On ne parle plus de l'ours ? Parlons des bergers
Dans les Pyrénées, la réintroduction du chien est encouragée par le gouvernement.
Le patou revient dans les pas de l'ours
Par Laure ESPIEU - Bordeaux de notre correspondante
Campé devant l'enclos des brebis, un chiot blanc de 8 semaines aboie face à l'intrus. Il ne connaît pas les caresses, le geste l'effraye. Il recule tout en donnant de la voix, et se blottit au milieu des bêtes. En même temps que l'ours, une autre espèce a fait un retour plus discret dans les Pyrénées : le chien patou. Utilisée pour la protection des troupeaux, cette race 100 % pyrénéenne, avait quasiment disparu. On en compte aujourd'hui 66, surveillant les troupeaux qui estivent tout l'été dans les pâturages en altitude.
55 kg et 70 cm de hauteur
C'est pendant cette saison, lorsque les brebis sont moins protégées, et l'ours en quête de nourriture pour soigner sa ligne avant l'hiver, que les risques sont les plus importants. Massif, avec ses 55 kilos et ses 70 centimètres de hauteur, le grand chien blanc veille. Il a un lien très étroit avec les bêtes. Prêt à aller jusqu'au bout pour repousser les prédateurs. Né dans la bergerie et issu de parents eux-mêmes chiens de protection, le patou passe toute sa vie avec les moutons. Séparé tout jeune de sa fratrie, il grandit seul au milieu du troupeau et reporte son affection sur les animaux. Même les membres de la famille ou les autres chiens sont tenus à l'écart. C'est là que se crée l'attachement du chiot au troupeau, et réciproquement, que les brebis acceptent sa présence. «On voit souvent les brebis venir au contact du chien, le lécher ou lui chercher les puces, s'amuse Maurice Puysségur, jeune éleveur, et relais pour la réintroduction des patous. Le chien finit par considérer les moutons comme son territoire. Il les défendra ensuite tout naturellement.»

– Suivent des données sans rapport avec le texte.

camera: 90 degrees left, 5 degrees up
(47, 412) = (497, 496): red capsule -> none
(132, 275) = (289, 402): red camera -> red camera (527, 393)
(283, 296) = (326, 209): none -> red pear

Un mode d'éducation fondamental pour la réussite future du chien. Mais dont les Pyrénéens ont perdu l'habitude. C'est pourquoi l'Association pour la cohabitation pastorale gère leur mise en place sur tout le massif. Les chiens font partie des mesures d'accompagnement pour le programme ours, et la structure relaie les incitations gouvernementales. Tous n'ont cependant pas attendu ça pour s'équiper : Pascal Cacheux, l'un des animateurs, les utilise depuis 1988. «Quand je les ai pris, c'était uniquement pour lutter contre les chiens errants, les renards et les corneilles, qui font des ravages, en attaquant les agneaux, explique-t-il. C'est un outil très efficace. L'ours remet les chiens au goût du jour, mais ceux-ci ont aussi une très grande utilité face aux autres prédateurs.» Les convertis se désolent de voir le patou devenir un symbole du débat autour du plantigrade. «L'hostilité de certains éleveurs se situe uniquement au niveau de l'image, souligne Maurice Puysségur. On est catalogué pro-ours parce qu'on met un chien blanc au milieu d'un troupeau.»
Réseau d'entraide et subventions
Pour le moment, la présence des chiens reste marginale. Vingt et un ont été achetés l'an dernier, contre huit en 2001. Les bergers bénéficient d'un tarif préférentiel : 321 euros. Pour un chien estimé entre 900 et 1 000 euros dans le commerce. Et le gouvernement leur octroie en plus une subvention de 763 euros pour couvrir ces frais ainsi que l'alimentation et la vaccination. «La tradition n'est pas de mettre de l'argent pour un chien, explique Pascal Cacheux. S'il était au prix du marché, personne ne l'achèterait. Les bergers se les sont toujours donnés.» L'association tisse donc un réseau d'entraide entre les propriétaires et les met en relations avec des acheteurs. Aucun éleveur de chiens professionnel n'intervient dans ce système.
Quant à savoir si le patou est réellement efficace face à l'ours... Certains rappellent que ce n'est qu'un «outil», qui doit s'accompagner d'autres mesures, comme la présence d'un berger, le rassemblement des troupeaux, ou le parcage des bêtes la nuit. Maurice Puysségur, lui, constate que les attaques contre son troupeau, toutes espèces confondues, ont désormais cessé. «Je ne peux plus m'en passer, j'ai l'esprit tellement plus tranquille.»